# Extrait de page
┄┄┄┄┄┄┄┄┄┄┄┄┄┄┄┄┄┄┄┄

L'Islande, traditionnellement un havre de paix exempt de moustiques, a récemment vu son statut changer avec la découverte inattendue de ces insectes. Cette apparition suscite des interrogations parmi les scientifiques, qui s'efforcent de comprendre les raisons de cette invasion et ses implications potentielles pour l'écosystème insulaire.
Une nouvelle énigme entomologique en Islande
Le lundi passé, une découverte entomologique remarquable a été faite en Islande, pays réputé pour son absence de moustiques. Trois spécimens de moustiques, identifiés comme appartenant à l'espèce Culiseta annulata, également connue sous le nom de Cousin annelé, ont été observés à environ 30 kilomètres au nord de Reykjavik. Cette trouvaille a été rendue possible grâce à une méthode ingénieuse : des cordes imprégnées de vin doux, destinées à attirer les papillons de nuit, ont servi de piège. Matthias Alfredsson, entomologiste à l'Institut des Sciences naturelles d'Islande, a souligné qu'il s'agissait de la première fois que des moustiques étaient répertoriés dans l'environnement naturel de l'île. Une précédente observation isolée d'un moustique arctique (Aedes nigripes) dans un avion à l'aéroport de Keflavik, il y a de nombreuses années, n'avait pas abouti à des conclusions fermes en raison de la perte du spécimen.

┄┄┄┄┄┄┄┄┄┄┄┄┄┄┄┄┄┄┄┄

# Tâches à réaliser
A) Résumez en deux phrases l'extrait sur les moustiques en Islande.
B) Reprenez la rédaction de l'extrait sur les moustiques en Islande à la suite de sa dernière phrase.
Les enregistrements n'entrent pas en jeu ici.

# Documents fournis
┄┄┄┄┄┄┄┄┄┄┄┄┄┄┄┄┄┄┄┄

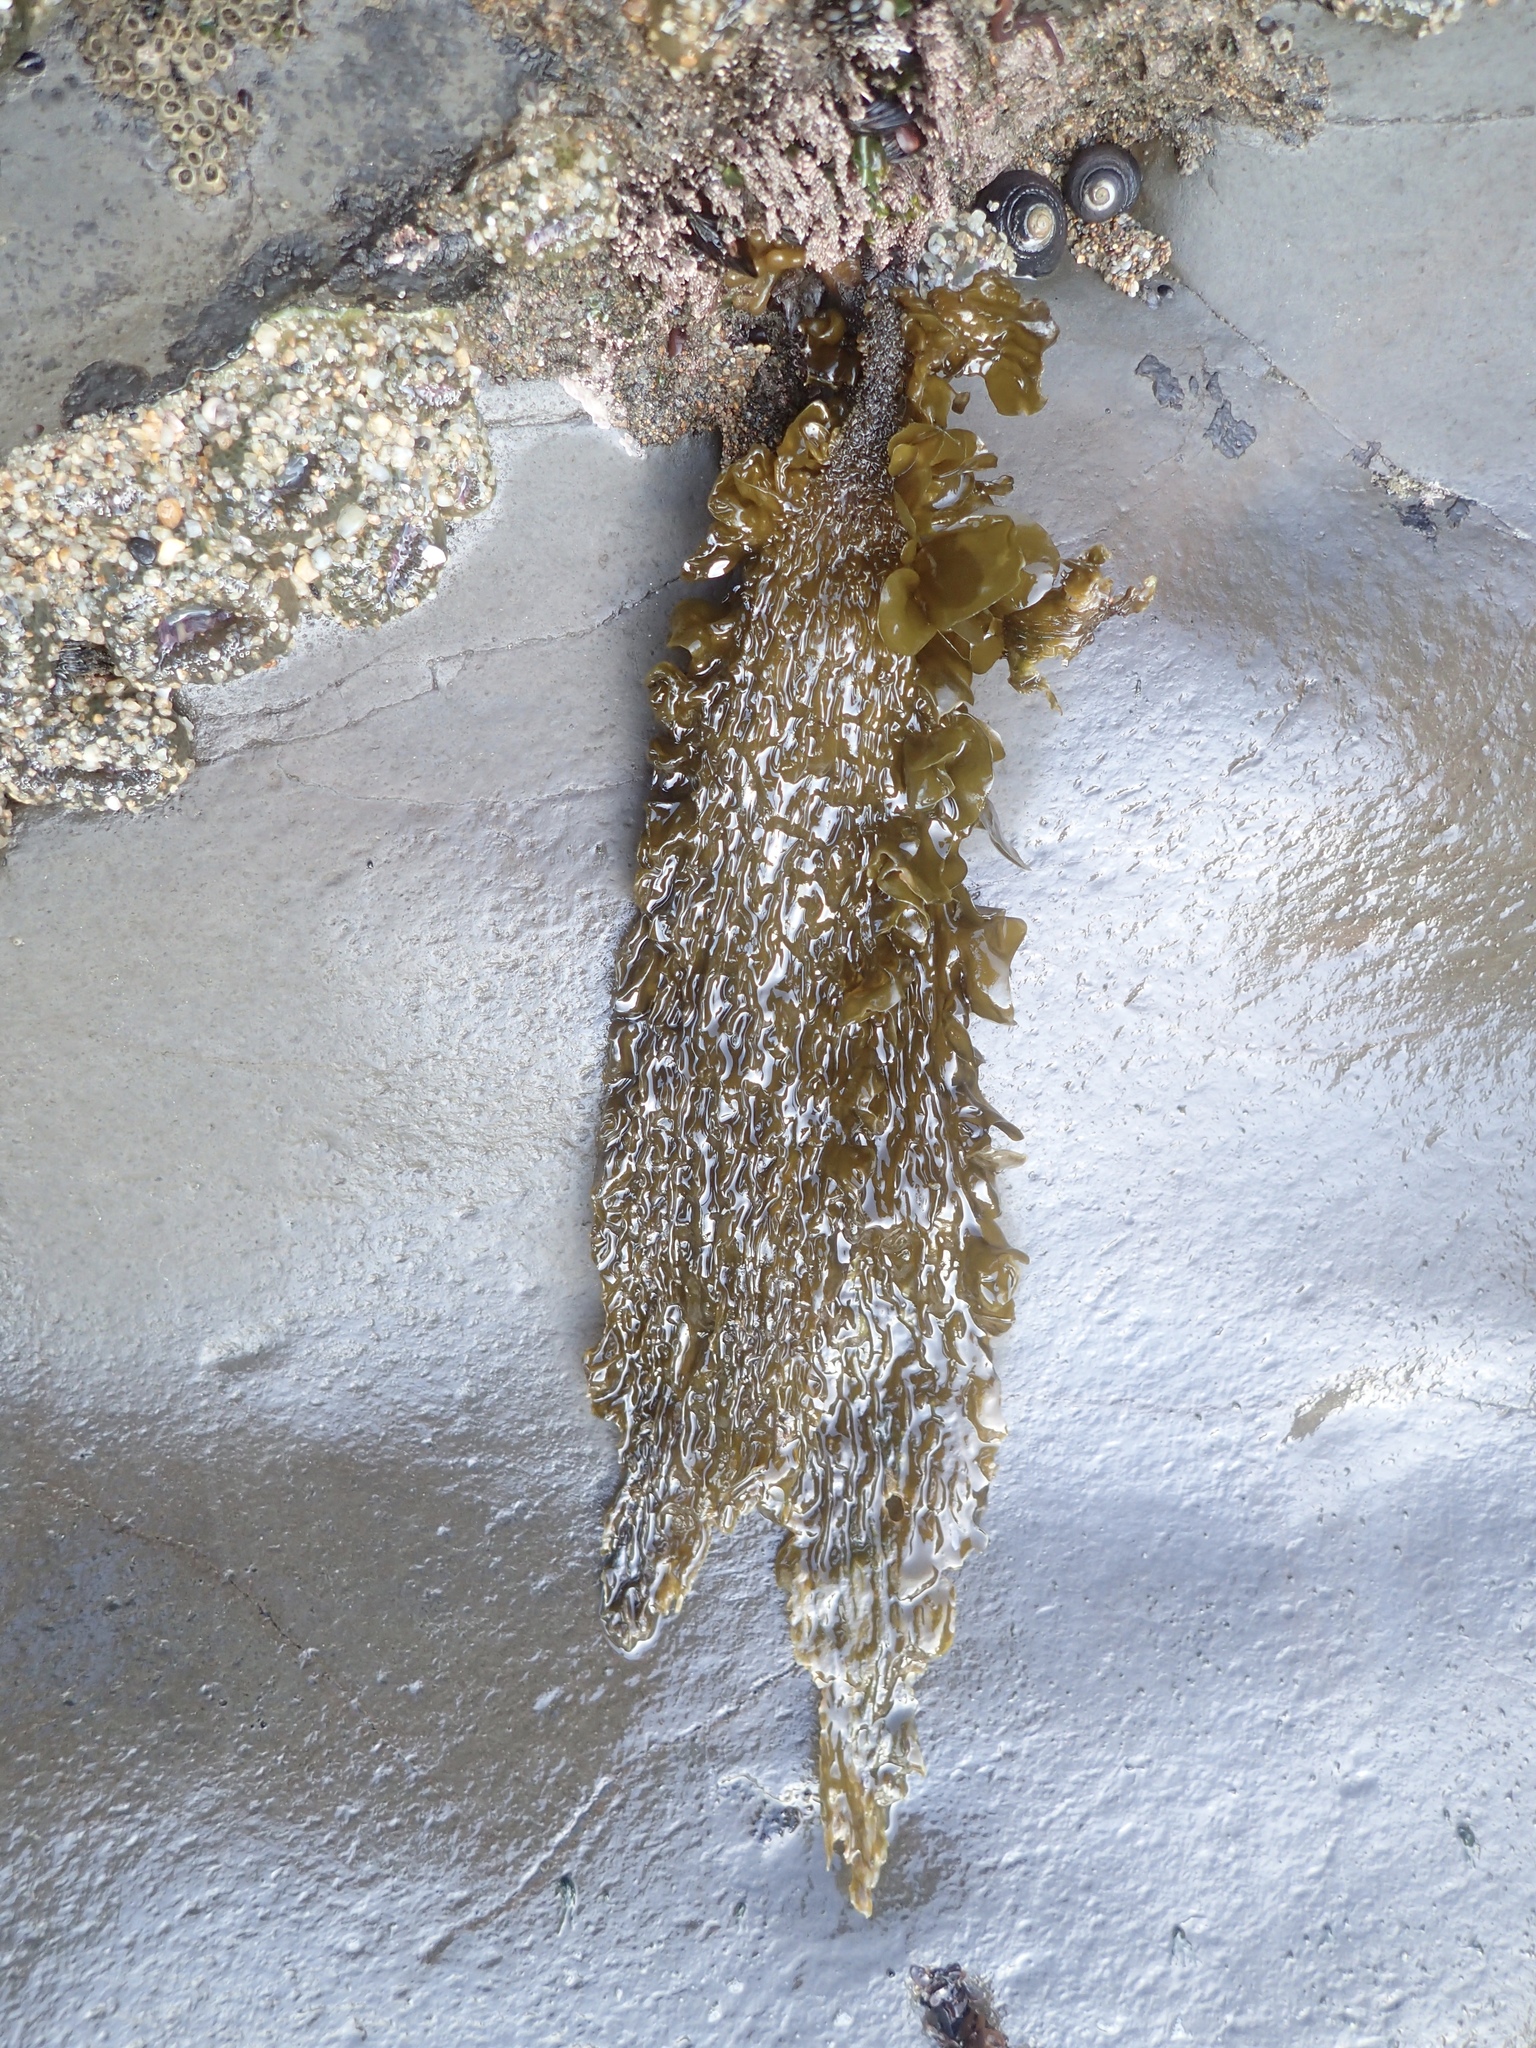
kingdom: Chromista
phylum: Ochrophyta
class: Phaeophyceae
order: Laminariales
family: Lessoniaceae
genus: Egregia
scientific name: Egregia menziesii
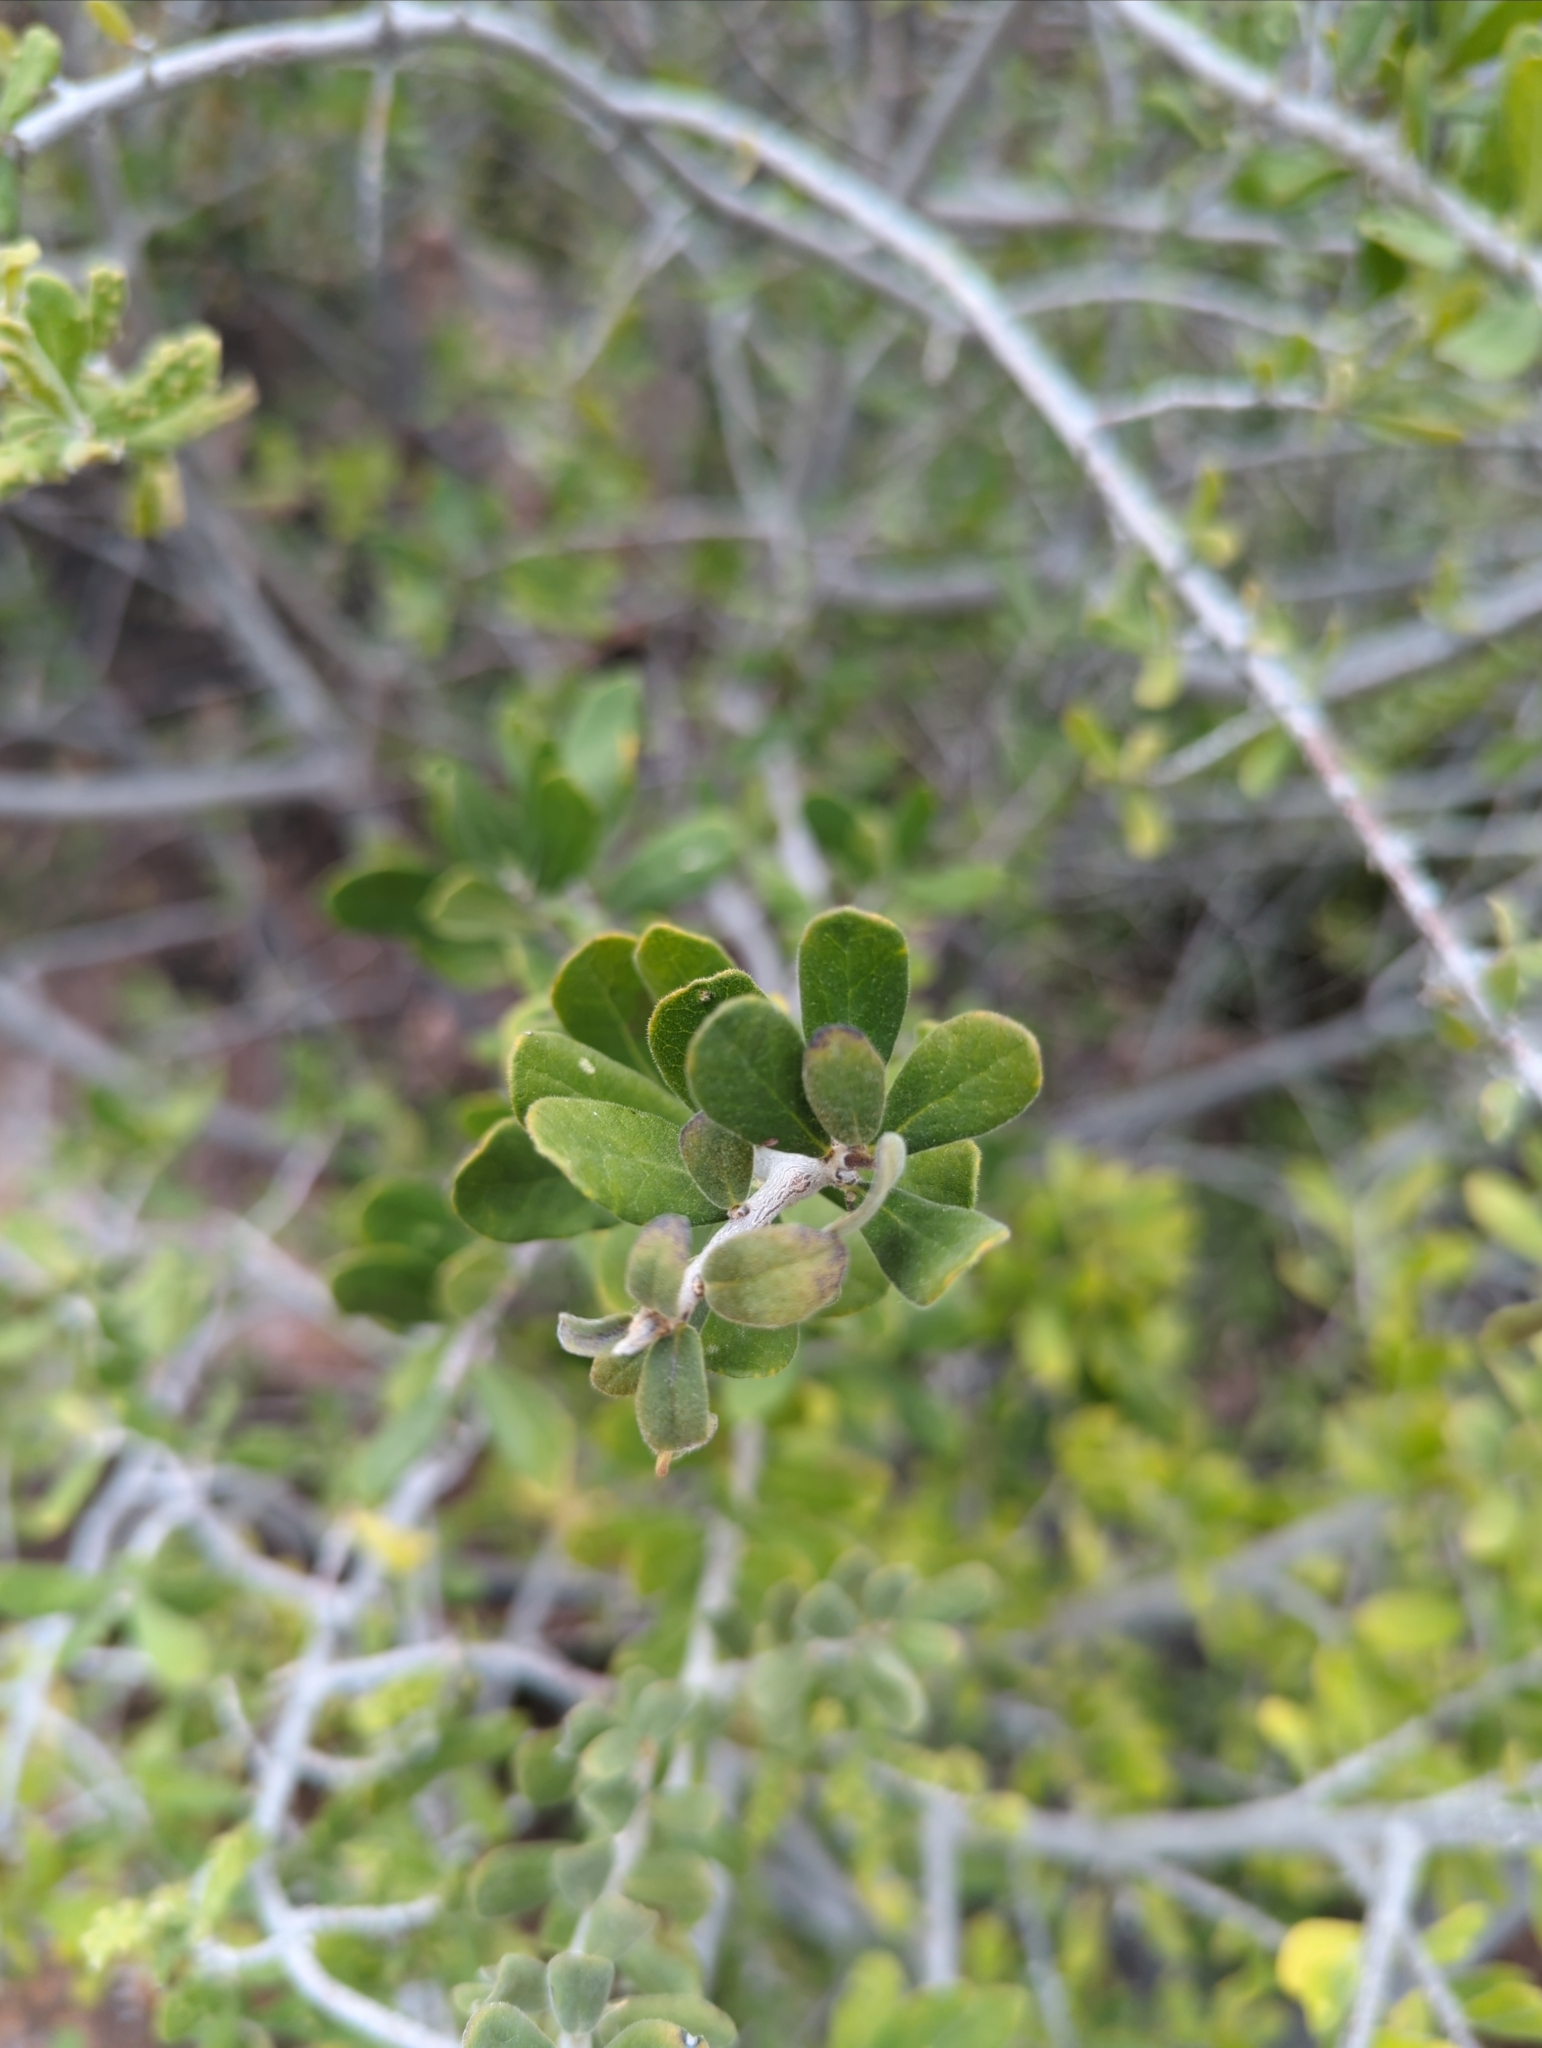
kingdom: Plantae
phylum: Tracheophyta
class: Magnoliopsida
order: Ericales
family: Ebenaceae
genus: Diospyros
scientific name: Diospyros texana
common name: Texas persimmon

┄┄┄┄┄┄┄┄┄┄┄┄┄┄┄┄┄┄┄┄

# Exercices corrigés
A) Trois moustiques de l'espèce Culiseta annulata ont été découverts en Islande, pays réputé sans moustiques, à environ 30 kilomètres au nord de Reykjavik. Ils ont été piégés par des cordes imprégnées de vin doux destinées aux papillons de nuit, et l'entomologiste Matthias Alfredsson a indiqué que c'était la première fois que des moustiques étaient répertoriés dans l'environnement naturel de l'île.

B)
L'hypothèse privilégiée par les chercheurs quant à l'arrivée de ces insectes est une introduction récente, potentiellement facilitée par le transport maritime ou des conteneurs. Cette idée se distingue d'une corrélation directe avec le réchauffement climatique, souvent évoqué pour expliquer la propagation de certaines espèces. En effet, l'espèce Culiseta annulata est connue pour sa capacité à survivre à des hivers rigoureux en hibernant à l'âge adulte, suggérant une adaptation aux climats froids. Cependant, la prudence reste de mise. Les scientifiques ont insisté sur la nécessité d'un suivi attentif au printemps pour déterminer si ces moustiques se sont réellement établis en Islande. Cette vigilance permettra d'évaluer les risques potentiels pour un écosystème jusqu'alors préservé.
Cette apparition soulève des questions fondamentales sur la vulnérabilité des écosystèmes isolés face aux introductions d'espèces, qu'elles soient accidentelles ou liées à des facteurs environnementaux plus larges. La détection de ces moustiques en Islande met en lumière l'importance de la surveillance biologique et de la recherche pour anticiper et gérer les changements écologiques. Elle nous rappelle également que même les environnements les plus isolés et les moins propices peuvent être impactés par la connectivité mondiale et les dynamiques naturelles.